This one goes out to anyone who had their heart broken by boys in 1996: the year Take That split up. The lads probably had no idea that telephone helplines would need to be set up to help fans deal with the news. But nowadays, Gary Barlow and co do understand the power that music wields over people. They've helped make this musical about a group of girls who absolutely live for a boyband.
The Band interweaves the songs of Take That with a bittersweet story about what happens to these girls when one of them dies and they drift apart, but reunite decades later to watch their teenage idols again. It was penned by Tim Firth, who also teamed up with Barlow for the show Calendar Girls.
It's an uplifting hit which is sure to delight a certain generation.

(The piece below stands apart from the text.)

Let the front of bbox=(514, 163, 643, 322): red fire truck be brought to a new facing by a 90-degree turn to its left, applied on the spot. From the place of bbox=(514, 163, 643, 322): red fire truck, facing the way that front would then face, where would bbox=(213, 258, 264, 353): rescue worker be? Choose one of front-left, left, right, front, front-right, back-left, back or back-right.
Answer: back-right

No, you don't have to be someone who goes wobbly at the opening bars of "Back For Good". But I'd only advise going along with a little respect for the work of Gary, Howard, Mark, Jason and Robbie. What's essential is a tolerance for '90s nostalgia. The likes of Smash Hits and Ceefax have a part to play before the night's out.

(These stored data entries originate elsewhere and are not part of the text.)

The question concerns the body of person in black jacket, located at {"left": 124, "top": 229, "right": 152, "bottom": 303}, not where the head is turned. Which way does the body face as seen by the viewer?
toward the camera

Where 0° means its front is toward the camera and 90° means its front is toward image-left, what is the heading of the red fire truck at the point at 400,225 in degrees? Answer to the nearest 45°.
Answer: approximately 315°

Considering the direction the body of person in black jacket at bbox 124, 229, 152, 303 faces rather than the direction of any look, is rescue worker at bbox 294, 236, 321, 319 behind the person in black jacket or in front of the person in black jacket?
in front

Five to Five – an act assembled by a reality TV programme – play the non-specific titular ‘band'. They sound the part, and look it. Under fierce directorship from Jack Ryder and Kim Garvin, each chap has to undergo wardrobe changes faster than you can say "it only takes a minute". (If you're wondering: yes, those questionable outfits from the 1993 "Relight My Fire" video do feature…)
But really, it's the ladies who take centre-stage with their own singing and dancing. The band is oddly mute, dialogue-wise, and the show isn't really interested in what made Take That great. Don't expect another Thriller or We Will Rock You, because this isn't a musical doubling as a tribute act.

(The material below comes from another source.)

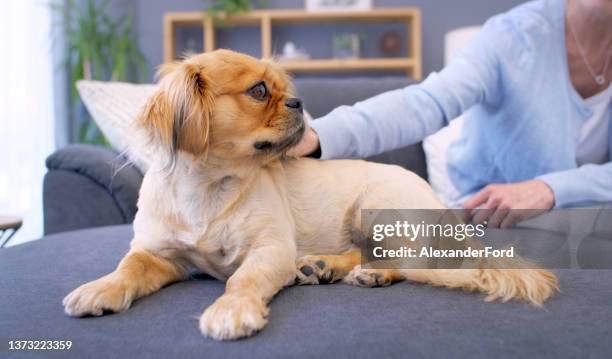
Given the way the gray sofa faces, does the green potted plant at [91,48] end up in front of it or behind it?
behind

No: forget the title of the show. The Band is all about the fans, man. These 40-something women rekindling their teenage years are refreshingly normal people. They put on years; they put on weight. Maybe their girlhood dreams have come true; maybe not. But do they care? Mostly they do not. And that's how a Take That song you've heard a million times before like "Shine" can suddenly take on a new meaning. It becomes an anthem celebrating middle-age: a chance to cast off the angst and anxiety of younger years, in favour of living a shiny existence in the here-and-now.
It's a relief that these tunes don't arrive in quite as contrived a way as they usually do in jukebox-style theatre shows. That "Shine" is actually belted out on the steps of a budget airline suggests the play actually cares about something in short supply in the musical genre: reality.
By the end there are all the modern West End indulgences: dancing in the aisles, the waving of smartphone torches, and long curtain calls. But it's hard to mind any of these OTT elements, because entertainment like this can foster something communal and important. Yes, The Band is a poignant watch – about ageing and loss. But it has a solution. It's out to show there's nothing more important in life than having a mate at your side, singing and dancing like deranged teenagers at some gig.